I really don’t understand the whole “converting for marriage” thing. I mean, you either believe that Jesus is the son of god or you don’t. I don’t understand how marrying someone who is Catholic when you are Jewish magically changes your entire belief system? It always seemed to me that people do this to be “on the same page”, but it really looks like people who do that are just going through the motions because it’s expected that the couple have the same belief system. You shouldn’t be converting if all you want is a church that feels “comfortable”. It should be because you wholeheartedly believe in what the church stands for/espouses. (This coming from an Atheist from an Episcopalian family married to another Atheist of Jewish decent). I’m a big believer in not faking it – I think it is really disrespectful to join a church if you don’t fully believe.

Post # 12
Member
7695 posts
Bumble Beekeeper
  • Wedding: August 2010

I think the biggest thing that jumps out to me is that you havent yet said whether you believe that Jesus is the son of God. If you dont believe so, how can you convert to Christianity of any denomination? Converting isnt about being able to celebrate holidays, its about beliefs. My husband is Jewish and I have strongly considered converting because I have always identified with the Jewish faith and I do not believe that Jesus was the son of God. That conversion would make sense, but Im not so sure about yours.

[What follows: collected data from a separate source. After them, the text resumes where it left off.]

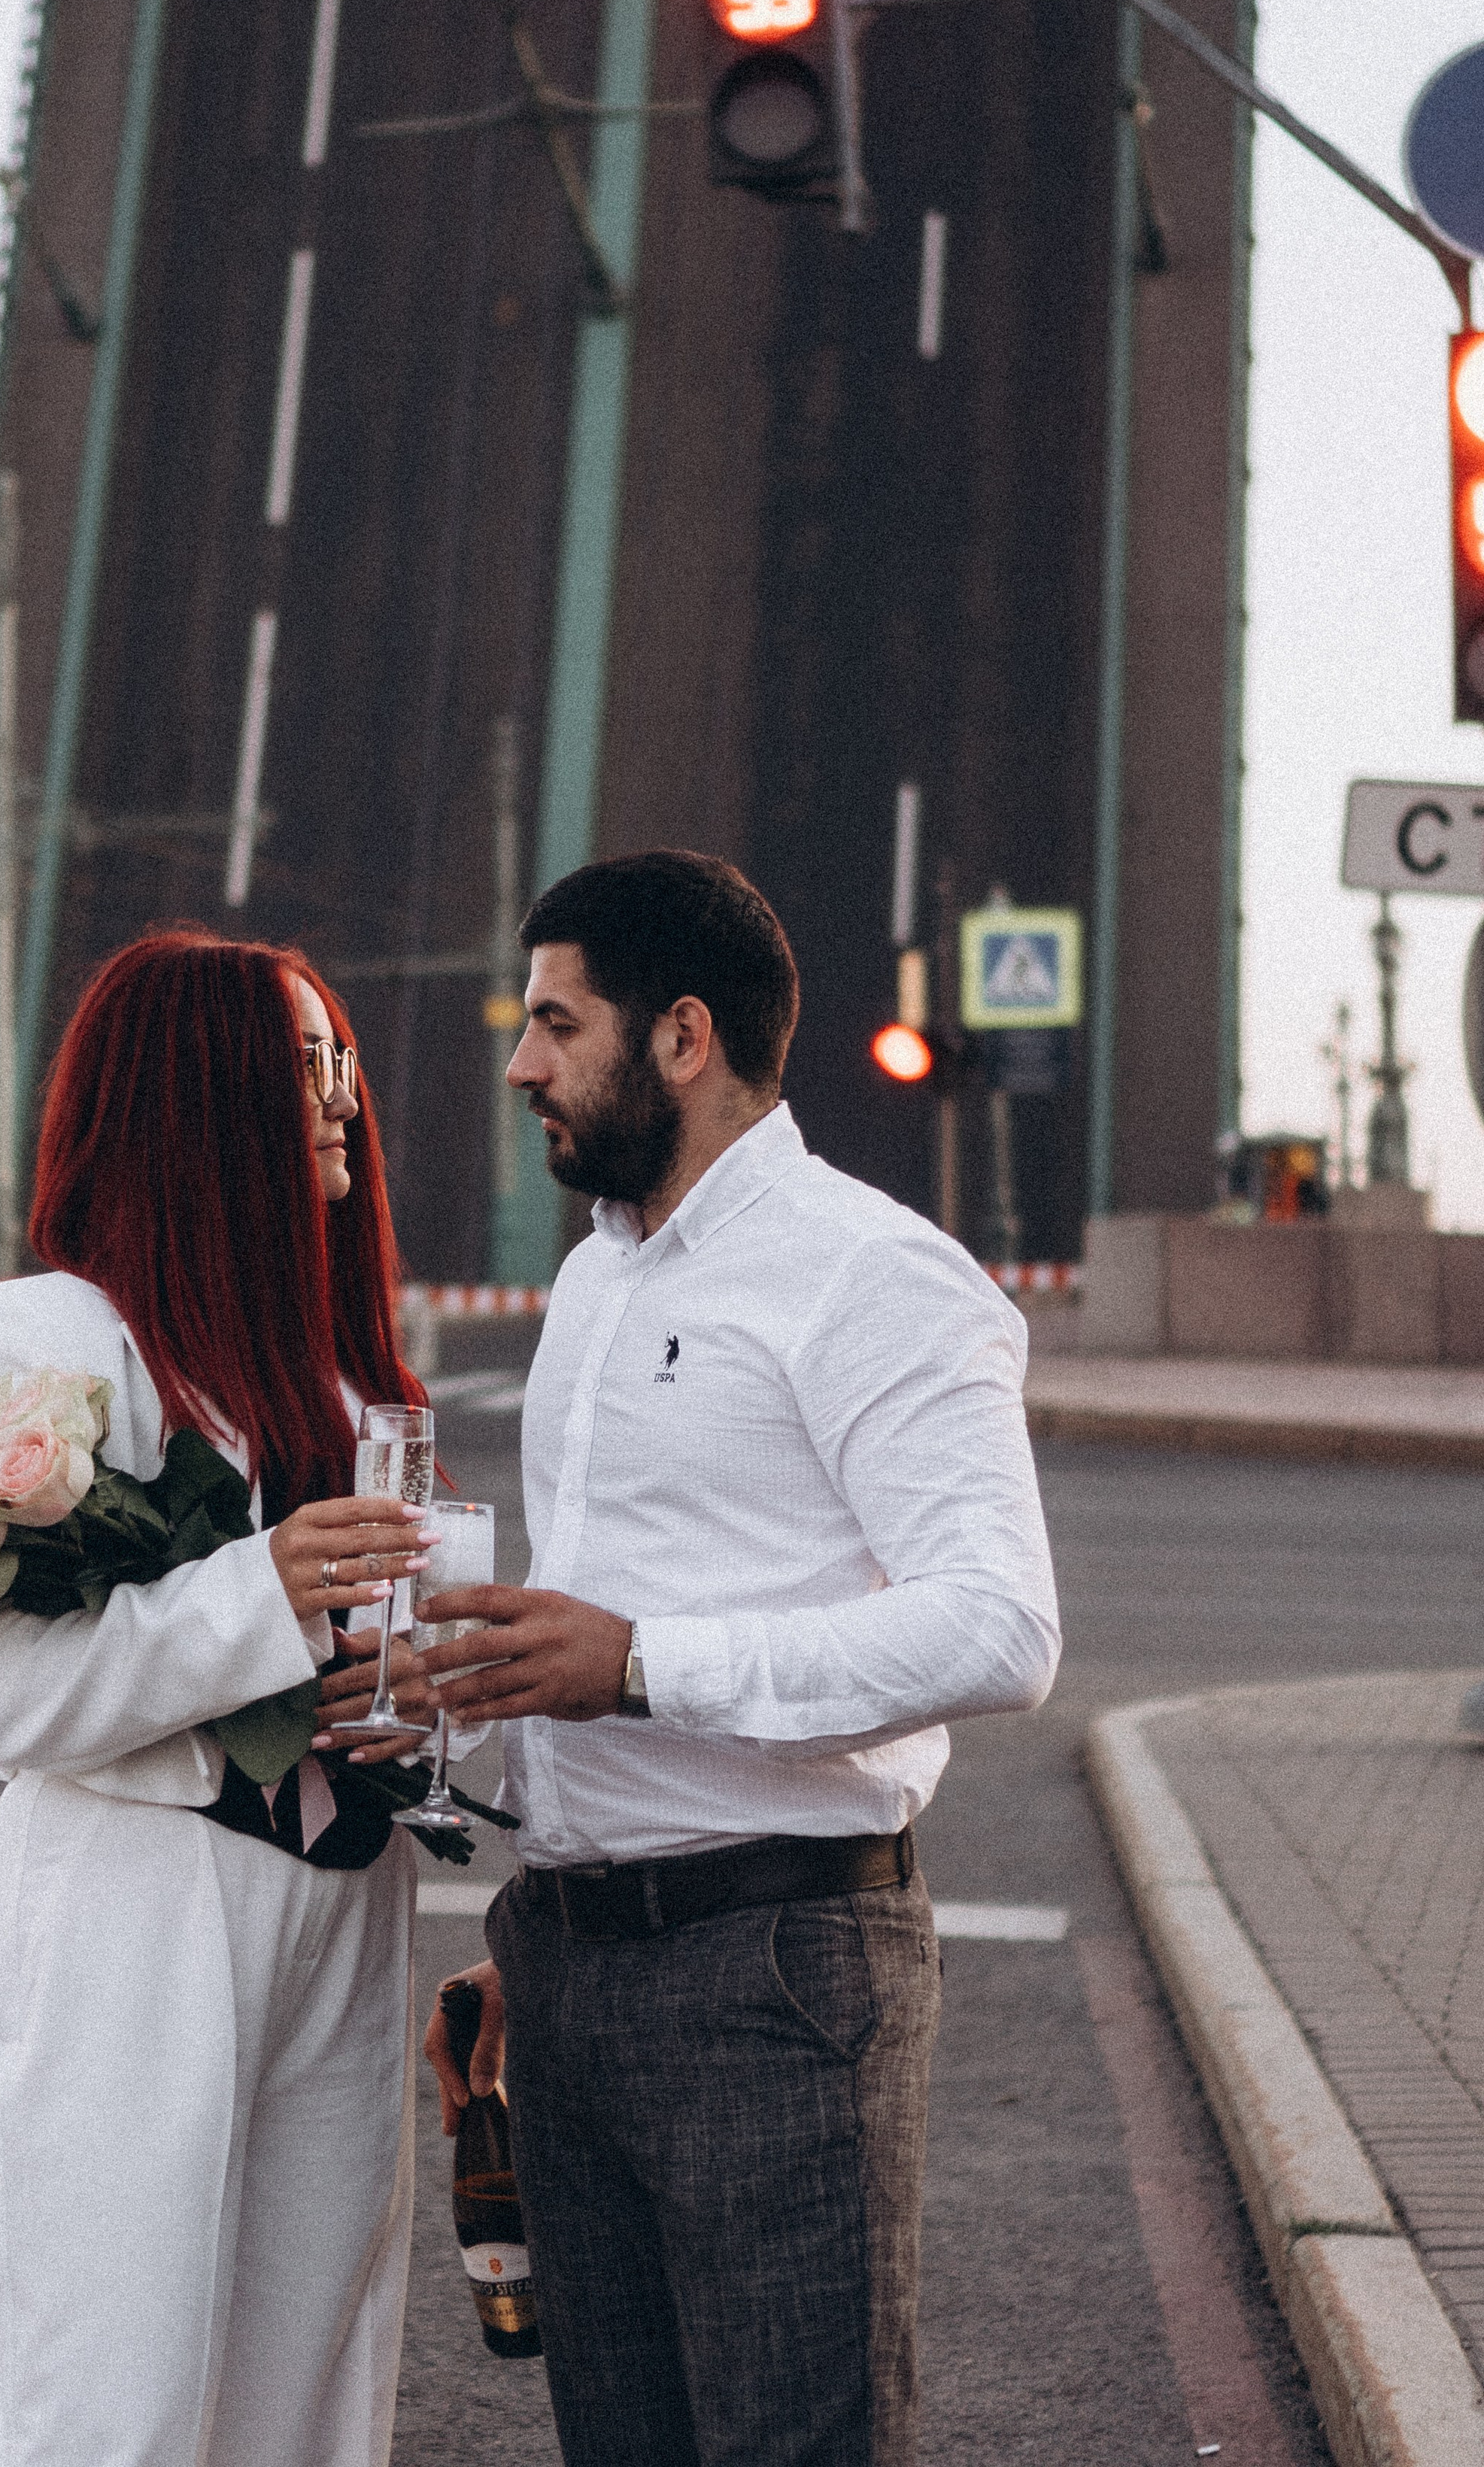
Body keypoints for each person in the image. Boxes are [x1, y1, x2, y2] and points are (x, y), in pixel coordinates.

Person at [416, 851, 1061, 2467]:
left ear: (681, 1035)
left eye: (555, 1023)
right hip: (574, 1971)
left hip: (773, 1976)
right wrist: (552, 1920)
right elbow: (605, 1614)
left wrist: (640, 1667)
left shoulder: (876, 1277)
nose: (520, 1065)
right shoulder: (591, 1280)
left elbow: (998, 1625)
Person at [0, 927, 435, 2467]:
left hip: (343, 1908)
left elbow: (387, 1673)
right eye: (302, 1066)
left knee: (306, 2395)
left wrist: (426, 1703)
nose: (342, 1097)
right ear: (193, 1098)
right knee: (104, 2392)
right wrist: (261, 1598)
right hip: (138, 1911)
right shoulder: (48, 1343)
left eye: (338, 1060)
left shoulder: (349, 1386)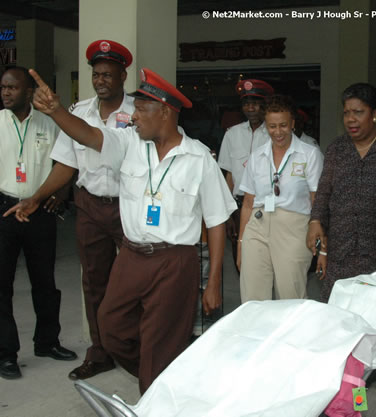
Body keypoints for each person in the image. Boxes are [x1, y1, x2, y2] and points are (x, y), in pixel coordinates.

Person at [25, 67, 237, 394]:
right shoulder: (129, 144)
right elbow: (89, 135)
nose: (133, 116)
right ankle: (165, 377)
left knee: (158, 337)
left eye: (140, 109)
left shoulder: (199, 159)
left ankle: (155, 387)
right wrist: (55, 111)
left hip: (176, 261)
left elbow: (217, 222)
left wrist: (214, 282)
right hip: (132, 256)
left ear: (164, 112)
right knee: (110, 327)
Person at [6, 39, 134, 381]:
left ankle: (135, 348)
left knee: (136, 281)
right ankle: (100, 352)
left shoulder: (139, 112)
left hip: (131, 206)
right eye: (96, 75)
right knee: (94, 283)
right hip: (90, 206)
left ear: (123, 75)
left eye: (108, 74)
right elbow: (66, 164)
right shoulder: (79, 112)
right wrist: (36, 197)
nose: (100, 80)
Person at [0, 67, 77, 380]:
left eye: (12, 88)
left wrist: (59, 193)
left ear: (28, 91)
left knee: (44, 282)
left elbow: (67, 163)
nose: (5, 93)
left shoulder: (49, 124)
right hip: (4, 209)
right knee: (2, 285)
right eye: (3, 87)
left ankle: (47, 342)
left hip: (41, 211)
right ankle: (6, 354)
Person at [307, 83, 376, 302]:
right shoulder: (337, 148)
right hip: (340, 252)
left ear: (375, 114)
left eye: (358, 112)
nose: (351, 119)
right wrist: (315, 222)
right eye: (346, 113)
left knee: (373, 317)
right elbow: (324, 192)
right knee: (337, 318)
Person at [238, 95, 323, 302]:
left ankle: (292, 335)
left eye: (283, 125)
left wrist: (323, 245)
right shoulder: (257, 156)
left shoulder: (309, 154)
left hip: (293, 228)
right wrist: (240, 243)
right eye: (272, 126)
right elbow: (248, 202)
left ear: (293, 123)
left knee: (290, 295)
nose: (278, 132)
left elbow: (317, 202)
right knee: (253, 297)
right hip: (257, 226)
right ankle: (259, 335)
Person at [218, 79, 273, 270]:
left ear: (264, 105)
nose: (251, 108)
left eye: (255, 103)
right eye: (246, 103)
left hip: (267, 205)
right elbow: (229, 176)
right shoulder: (232, 134)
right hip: (239, 205)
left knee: (268, 259)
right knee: (240, 260)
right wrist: (228, 212)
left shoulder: (275, 133)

Im sure you would go through a long and in depth process where you would have to ask yourself these questions….but its just something to think about!

Post # 14
Member
13 posts
Newbee
  • Wedding: July 2011

I say follow your heart.  Religion is a personal thing, and your family loves you and will come around.  Even if they are initially upset. 

Post # 15
Member
1315 posts
Bumble bee
  • Wedding: May 2011

As a lapsed RC marrying another – and we are still unsure about a church wedding – I have no extra info to help you, but I do wish you all the best.

Post # 16
Member
1645 posts
Bumble bee

@cosmo1: Well if you believe that then you believe that! But THAT was, I think, the huge selling point to everyone here.